Karaha is now part of the rebel movement challenging Kabila's authority in the east of the country.
As the prospects of democratisation in Congo have crumbled, so too has South Africa's diplomatic standing in central and southern Africa.
This weekend, at Zimbabwe's Victoria Falls, southern African leaders are at a summit discussing the crisis from which South Africa has been pointedly excluded.
South Africa has responded by launching its own mission, sending Defence Minister Joe Modise and Foreign Affairs Minister Alfred Nzo to Lubumbashi to talk to Kabila.
We are now a long way away from those heady days in early 1997 when President Nelson Mandela personally brokered the coming to power of Kabila aboard the SAS Outeniqua.
In global terms, we are at risk of placing ourselves on the margins of conflict resolution.
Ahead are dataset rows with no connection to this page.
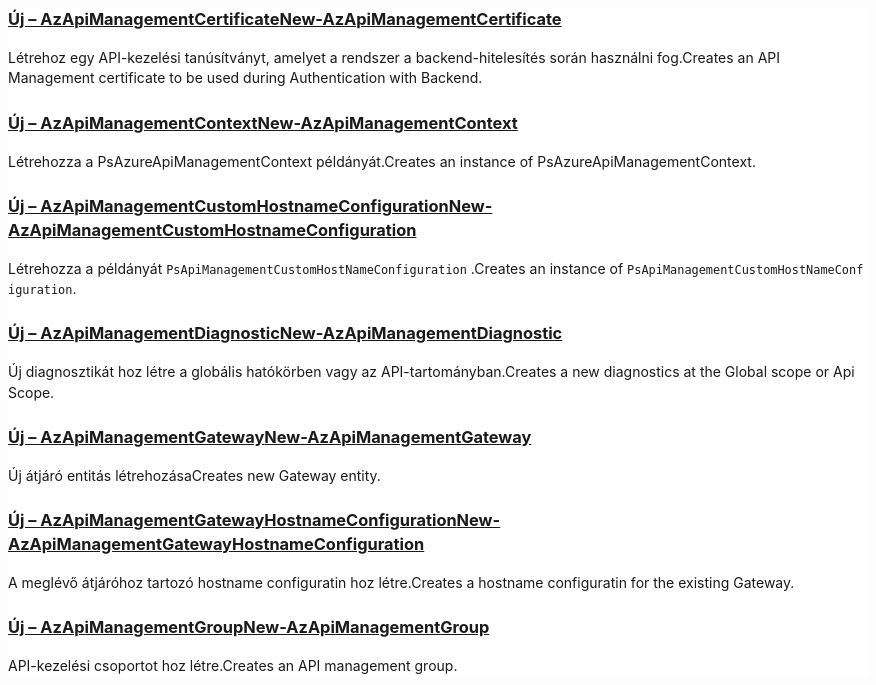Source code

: ### [<span data-ttu-id="d3784-221">Új – AzApiManagementCertificate</span><span class="sxs-lookup"><span data-stu-id="d3784-221">New-AzApiManagementCertificate</span></span>](New-AzApiManagementCertificate.md)
<span data-ttu-id="d3784-222">Létrehoz egy API-kezelési tanúsítványt, amelyet a rendszer a backend-hitelesítés során használni fog.</span><span class="sxs-lookup"><span data-stu-id="d3784-222">Creates an API Management certificate to be used during Authentication with Backend.</span></span>

### [<span data-ttu-id="d3784-223">Új – AzApiManagementContext</span><span class="sxs-lookup"><span data-stu-id="d3784-223">New-AzApiManagementContext</span></span>](New-AzApiManagementContext.md)
<span data-ttu-id="d3784-224">Létrehozza a PsAzureApiManagementContext példányát.</span><span class="sxs-lookup"><span data-stu-id="d3784-224">Creates an instance of PsAzureApiManagementContext.</span></span>

### [<span data-ttu-id="d3784-225">Új – AzApiManagementCustomHostnameConfiguration</span><span class="sxs-lookup"><span data-stu-id="d3784-225">New-AzApiManagementCustomHostnameConfiguration</span></span>](New-AzApiManagementCustomHostnameConfiguration.md)
<span data-ttu-id="d3784-226">Létrehozza a példányát `PsApiManagementCustomHostNameConfiguration` .</span><span class="sxs-lookup"><span data-stu-id="d3784-226">Creates an instance of `PsApiManagementCustomHostNameConfiguration`.</span></span>

### [<span data-ttu-id="d3784-227">Új – AzApiManagementDiagnostic</span><span class="sxs-lookup"><span data-stu-id="d3784-227">New-AzApiManagementDiagnostic</span></span>](New-AzApiManagementDiagnostic.md)
<span data-ttu-id="d3784-228">Új diagnosztikát hoz létre a globális hatókörben vagy az API-tartományban.</span><span class="sxs-lookup"><span data-stu-id="d3784-228">Creates a new diagnostics at the Global scope or Api Scope.</span></span>

### [<span data-ttu-id="d3784-229">Új – AzApiManagementGateway</span><span class="sxs-lookup"><span data-stu-id="d3784-229">New-AzApiManagementGateway</span></span>](New-AzApiManagementGateway.md)
<span data-ttu-id="d3784-230">Új átjáró entitás létrehozása</span><span class="sxs-lookup"><span data-stu-id="d3784-230">Creates new Gateway entity.</span></span>

### [<span data-ttu-id="d3784-231">Új – AzApiManagementGatewayHostnameConfiguration</span><span class="sxs-lookup"><span data-stu-id="d3784-231">New-AzApiManagementGatewayHostnameConfiguration</span></span>](New-AzApiManagementGatewayHostnameConfiguration.md)
<span data-ttu-id="d3784-232">A meglévő átjáróhoz tartozó hostname configuratin hoz létre.</span><span class="sxs-lookup"><span data-stu-id="d3784-232">Creates a hostname configuratin for the existing Gateway.</span></span>

### [<span data-ttu-id="d3784-233">Új – AzApiManagementGroup</span><span class="sxs-lookup"><span data-stu-id="d3784-233">New-AzApiManagementGroup</span></span>](New-AzApiManagementGroup.md)
<span data-ttu-id="d3784-234">API-kezelési csoportot hoz létre.</span><span class="sxs-lookup"><span data-stu-id="d3784-234">Creates an API management group.</span></span>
We have declined the American offer of assistance in an African crisis response force, saying we will work with our neighbours on a regional peacekeeping project.
Nothing concrete has yet come of this initiative - and we now find ourselves without a peacekeeping role and without much leverage in diplomatic initiatives under way to solve the Congo problem.
While South Africa has talked the talk of the African renaissance, it has yet to show it can walk the walk.
South Africa now has the difficult task of rebuilding its diplomatic credibility by leading the world in finding a lasting settlement to the central African conflict.
It must do so by making a rapid transition to democracy in central Africa its primary goal.
Instead of banking on those who promise stability but deliver hardship, we must focus on building the institution democracy needs most to survive - elected government.